In his keynote speech, Kropp concluded: “Our mandate within HR is to design a human organization that enables people to be their best and cares for them through their worst.” And Sophie Martin, senior people partner at software firm Sensat, echoed this ambition. “Instead of viewing employees en masse, it makes far better sense for business leaders to think in terms of individuals,” she said. “People require circumstances unique to their personality and lifestyle for their performance to be enhanced.”
Performance-enhancing employer love
The overwhelming success of the four-day working week trials currently underway around the globe is evidence that the hard work myth ought to be debunked, stressed Martin. Indeed, following a triumphant pilot for government employees in Iceland, 86% of the country’s workforce enjoy shorter hours.
It’s working well for Sensat, too. “We have established a hybrid four-day work structure without aiming to cram five days of hours into four,” Martin said. She added that allowing people to streamline their tasks and cut needless meetings so they can enjoy an additional day off each week has not impacted productivity or the quality of work. “Instead, it has boosted morale and staff retention,” she added.
What is the best tool for measuring an employee’s battery so that they can perform at an optimal level more often, rather than longer? Employee sentiment pulse surveys conducted weekly, or even more frequently, will help craft an “emotionally intelligent strategy” in the workplace, said Martin. Here, as well as in other areas of employee experience, technology can assist.
More significant investment in automation is a theme picked up by Nicola Downing, CEO of digital services firm Ricoh Europe. The organization’s recent research showed that 69% of 3,000 office workers across the U.K., Ireland, France, Germany, Italy, the Netherlands, and Spain believed that automating processes improves their work. This result, she said, marked a shift from more skeptical attitudes to workplace digitalization pre-pandemic.
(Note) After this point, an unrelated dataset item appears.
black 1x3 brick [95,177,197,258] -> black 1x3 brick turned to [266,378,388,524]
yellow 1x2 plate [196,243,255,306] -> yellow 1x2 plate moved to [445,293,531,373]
“A task-based flexible model, underpinned by automated processes, can motivate employees to work on their own terms,” said Downing. “Using technology to rid the workforce of unnecessary or tiresome tasks will play an important role in their enjoyment and productivity.”
However, Joanna Swash, the group CEO of Moneypenny, a company based in the U.K. and U.S. that offers call answering and live chat services, underlined that self-awareness is one of the greatest skills an individual can possess. “You need to know who you are, your strengths and weaknesses, your trigger points, when you need to take a break, and so on,” she added.